Among the entries that follow, the required portion opens with the line containing "left shoulder: (489, 679)" and closes with the line containing "right back paw: (306, 886)". Give that portion again exactly, and nothing else.

RECORDS SUPPLIED
"""

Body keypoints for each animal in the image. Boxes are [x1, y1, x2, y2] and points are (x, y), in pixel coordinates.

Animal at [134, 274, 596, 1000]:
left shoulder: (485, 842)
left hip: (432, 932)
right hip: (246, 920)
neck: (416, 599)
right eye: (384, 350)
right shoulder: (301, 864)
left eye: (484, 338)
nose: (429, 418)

"""
"""

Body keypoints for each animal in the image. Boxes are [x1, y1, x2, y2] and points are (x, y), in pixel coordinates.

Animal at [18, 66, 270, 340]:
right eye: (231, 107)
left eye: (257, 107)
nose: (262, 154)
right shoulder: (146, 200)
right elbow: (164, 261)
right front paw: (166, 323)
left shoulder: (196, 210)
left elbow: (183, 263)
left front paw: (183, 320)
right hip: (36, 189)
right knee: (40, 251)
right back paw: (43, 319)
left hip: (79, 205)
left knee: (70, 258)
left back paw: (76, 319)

"""
"""

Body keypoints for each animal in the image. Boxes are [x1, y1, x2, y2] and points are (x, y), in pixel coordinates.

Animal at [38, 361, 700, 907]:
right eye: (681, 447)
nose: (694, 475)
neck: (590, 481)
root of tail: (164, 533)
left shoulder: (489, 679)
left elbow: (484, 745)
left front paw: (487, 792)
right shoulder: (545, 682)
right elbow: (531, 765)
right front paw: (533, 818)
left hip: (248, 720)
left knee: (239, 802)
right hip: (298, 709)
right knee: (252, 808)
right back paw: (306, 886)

"""

RESULT FOR THIS EXERCISE
left shoulder: (489, 679)
left elbow: (484, 745)
left front paw: (487, 792)
right shoulder: (545, 682)
right elbow: (531, 765)
right front paw: (533, 818)
left hip: (248, 720)
left knee: (239, 802)
right hip: (298, 709)
right knee: (252, 808)
right back paw: (306, 886)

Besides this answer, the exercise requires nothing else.